Todos os participantes foram recrutados de duas instituições de caridade que representam crianças que usam cannabis medicinal para tratar sua epilepsia grave. A idade média das crianças era de 6 anos, mas variava de 1 a 13 anos. Eles tinham uma série de epilepsias e três tinham outros problemas simultâneos, incluindo espasmos infantis, dificuldades de aprendizagem e atraso global de desenvolvimento. 

Os dados foram coletados de seus pais ou responsáveis ​​por telefone ou videoconferências entre janeiro e maio de 2021. Todos os participantes receberam medicamentos à base de cannabis com extrato de planta inteira, por receita privada ou pelo NHS.

As crianças haviam experimentado em média sete drogas convencionais para epilepsia. Depois de começar a tomar cannabis medicinal, esse número caiu para uma média de um para cada, com sete das crianças parando completamente. A frequência mensal das crises foi reduzida para todas as 10 crianças em uma média geral de 86%. 

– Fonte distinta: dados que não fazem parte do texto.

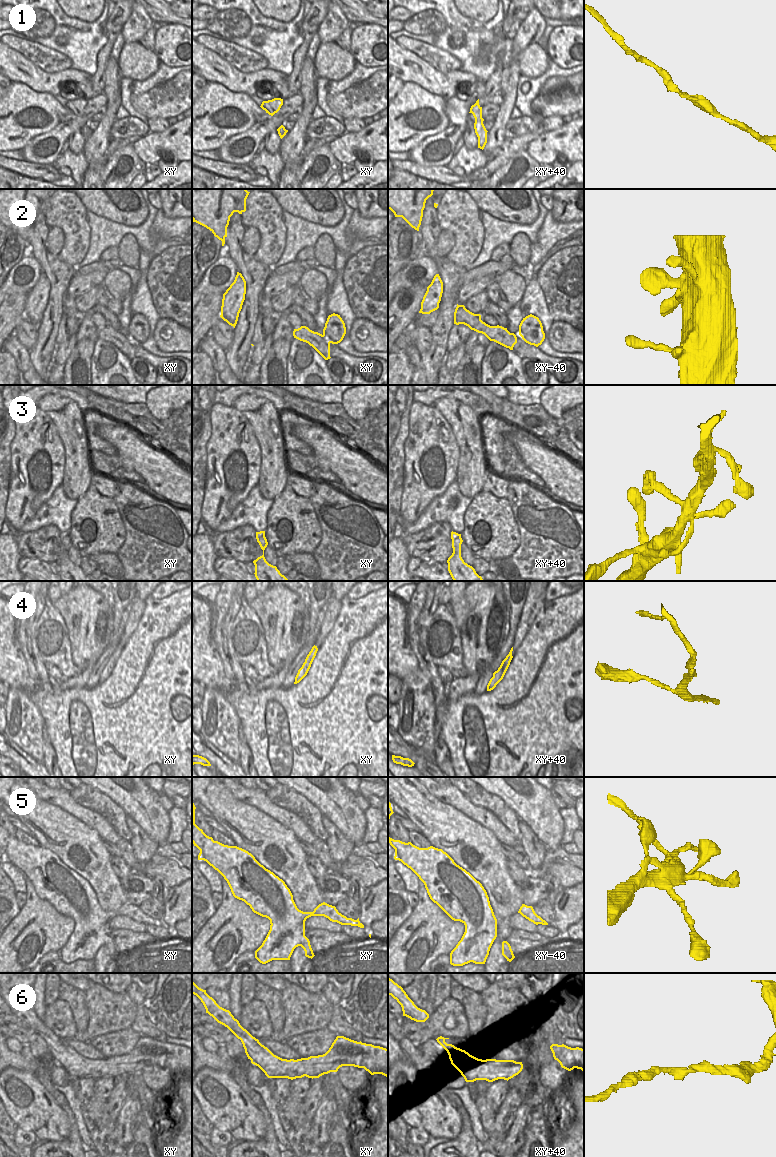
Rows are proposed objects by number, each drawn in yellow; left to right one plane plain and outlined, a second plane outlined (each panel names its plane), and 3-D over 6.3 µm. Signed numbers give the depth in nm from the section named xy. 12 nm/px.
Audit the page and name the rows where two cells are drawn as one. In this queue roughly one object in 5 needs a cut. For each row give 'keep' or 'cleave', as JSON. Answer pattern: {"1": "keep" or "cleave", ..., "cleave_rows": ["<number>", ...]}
{"1": "keep", "2": "keep", "3": "keep", "4": "keep", "5": "keep", "6": "keep", "cleave_rows": []}

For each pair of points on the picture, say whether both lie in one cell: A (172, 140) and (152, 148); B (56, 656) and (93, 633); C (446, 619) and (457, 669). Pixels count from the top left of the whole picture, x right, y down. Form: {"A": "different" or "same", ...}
{"A": "same", "B": "different", "C": "same"}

Os pesquisadores dizem que a análise química completa dos produtos de cannabis medicinal de planta inteira usados ​​está em andamento, mas eles foram capazes de avaliar o teor de THC e CBD. Isso mostrou que as crianças tomaram em média 5,15 mg de THC e 171,8 mg de CBD todos os dias.

Benefícios da Cannabis

Os pais e responsáveis ​​relataram melhorias significativas na saúde e no bem-estar de seus filhos, incluindo sono, alimentação, comportamento e cognição, depois que começaram a tomar produtos de Cannabis medicinal full spectrum. 

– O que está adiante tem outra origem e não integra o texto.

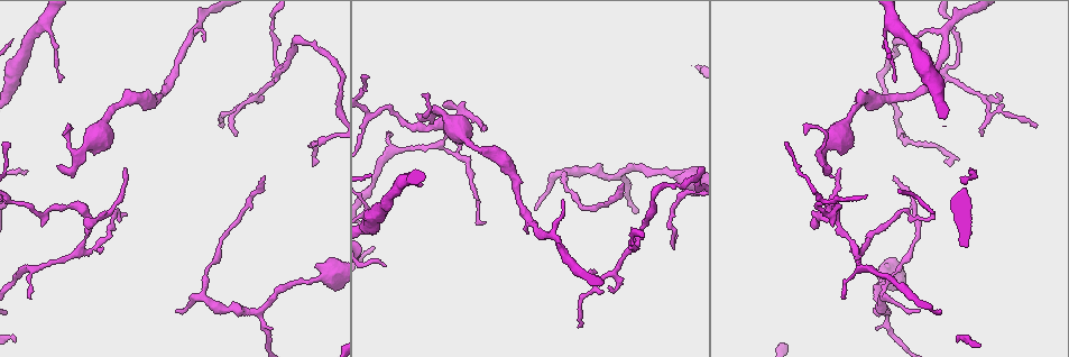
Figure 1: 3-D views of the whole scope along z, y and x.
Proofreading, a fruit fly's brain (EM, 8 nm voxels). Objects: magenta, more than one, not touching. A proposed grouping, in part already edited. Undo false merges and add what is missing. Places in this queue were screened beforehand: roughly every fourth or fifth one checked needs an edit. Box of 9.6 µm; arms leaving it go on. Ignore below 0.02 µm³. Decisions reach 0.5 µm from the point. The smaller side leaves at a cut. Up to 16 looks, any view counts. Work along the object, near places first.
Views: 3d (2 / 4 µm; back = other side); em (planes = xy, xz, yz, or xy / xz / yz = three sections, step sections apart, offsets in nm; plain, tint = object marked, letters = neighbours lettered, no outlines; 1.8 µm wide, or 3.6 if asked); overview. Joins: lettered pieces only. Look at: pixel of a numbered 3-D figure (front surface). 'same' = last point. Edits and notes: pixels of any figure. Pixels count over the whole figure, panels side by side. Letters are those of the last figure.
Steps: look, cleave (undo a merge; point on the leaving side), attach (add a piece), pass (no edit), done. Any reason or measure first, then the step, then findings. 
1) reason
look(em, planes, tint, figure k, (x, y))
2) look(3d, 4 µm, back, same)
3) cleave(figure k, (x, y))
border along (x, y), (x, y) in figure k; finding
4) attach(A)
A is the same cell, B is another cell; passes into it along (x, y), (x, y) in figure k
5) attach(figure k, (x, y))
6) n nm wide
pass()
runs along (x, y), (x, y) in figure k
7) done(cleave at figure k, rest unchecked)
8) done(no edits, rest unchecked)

“Nosso grupo de pacientes relatou quase universalmente resultados cognitivos e comportamentais altamente melhorados, provavelmente devido tanto à redução da frequência das crises quanto ao uso reduzido de outros medicamentos”, observaram os pesquisadores. 

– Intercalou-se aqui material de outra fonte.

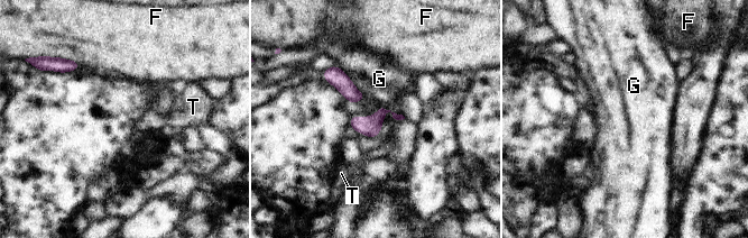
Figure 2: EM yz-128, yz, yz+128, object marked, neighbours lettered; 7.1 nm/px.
another direction
look(em, planes, letters, same)

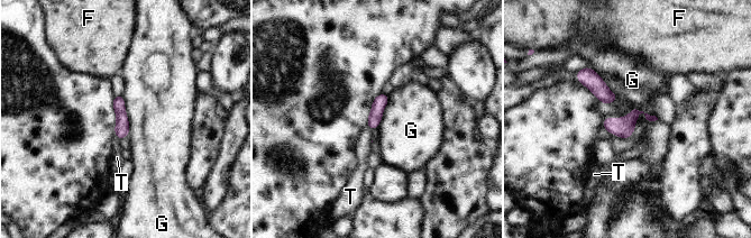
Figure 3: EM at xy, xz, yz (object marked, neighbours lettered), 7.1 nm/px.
pass()
F, G and T are other cells; none of them fits

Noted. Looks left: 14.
look(3d, 4 µm, back, figure 1, (623, 183))

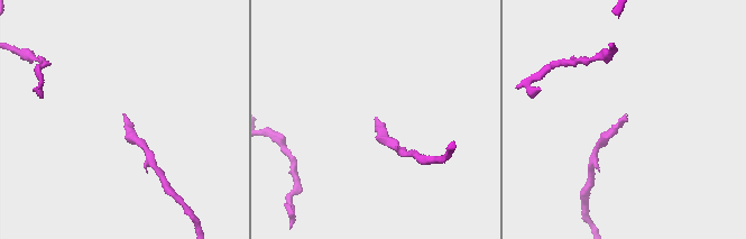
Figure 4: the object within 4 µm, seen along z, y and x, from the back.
need the tissue
look(em, yz, step 4, tint, figure 4, (125, 115))

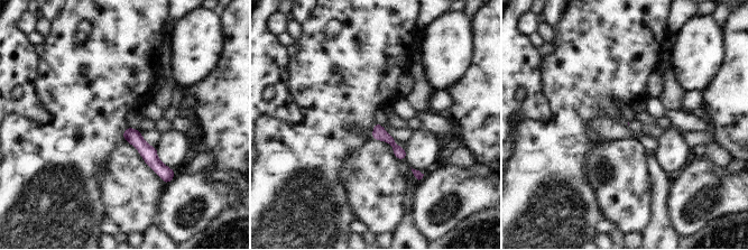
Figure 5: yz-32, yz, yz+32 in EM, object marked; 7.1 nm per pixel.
another direction
look(em, planes, letters, same)

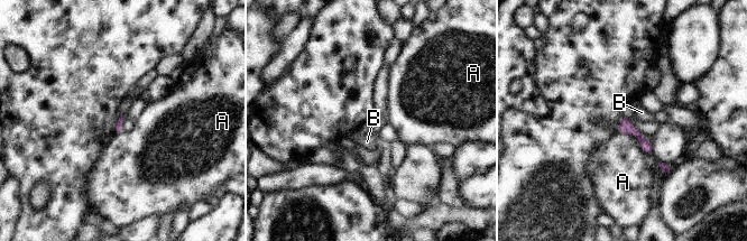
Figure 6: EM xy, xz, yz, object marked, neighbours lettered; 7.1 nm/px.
A touches over 240 nm
pass()
A and B are other cells; runs along (624, 120), (649, 150) in figure 6; no lettered piece goes on from it

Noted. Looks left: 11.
thin end
look(em, planes, tint, figure 1, (980, 136))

Full spectrum x CBD isolado

Os resultados sugerem que os produtos de maconha medicinal de planta inteira são superiores aos produtos de CBD isolados nos pacientes examinados. Além disso, apenas alguns efeitos colaterais menores, como cansaço, foram relatados. 

Os pesquisadores comentaram ainda que pesquisas adicionais serão necessárias para definir os mecanismos pelos quais os fitocanabinoides interagem para levar a melhores resultados clínicos.Isso deve incluir a comparação dos efeitos indesejáveis ​​da Cannabis medicinal de planta inteira com os efeitos nocivos conhecidos dos medicamentos convencionais para a epilepsia, disseram eles. 

Apesar das limitações do ensaio, os pesquisadores concluíram: “Nossas descobertas estão de acordo com vários estudos observacionais e de intervenção controlados que observaram reduções significativas na frequência de convulsões após o tratamento com Cannabis medicinal”.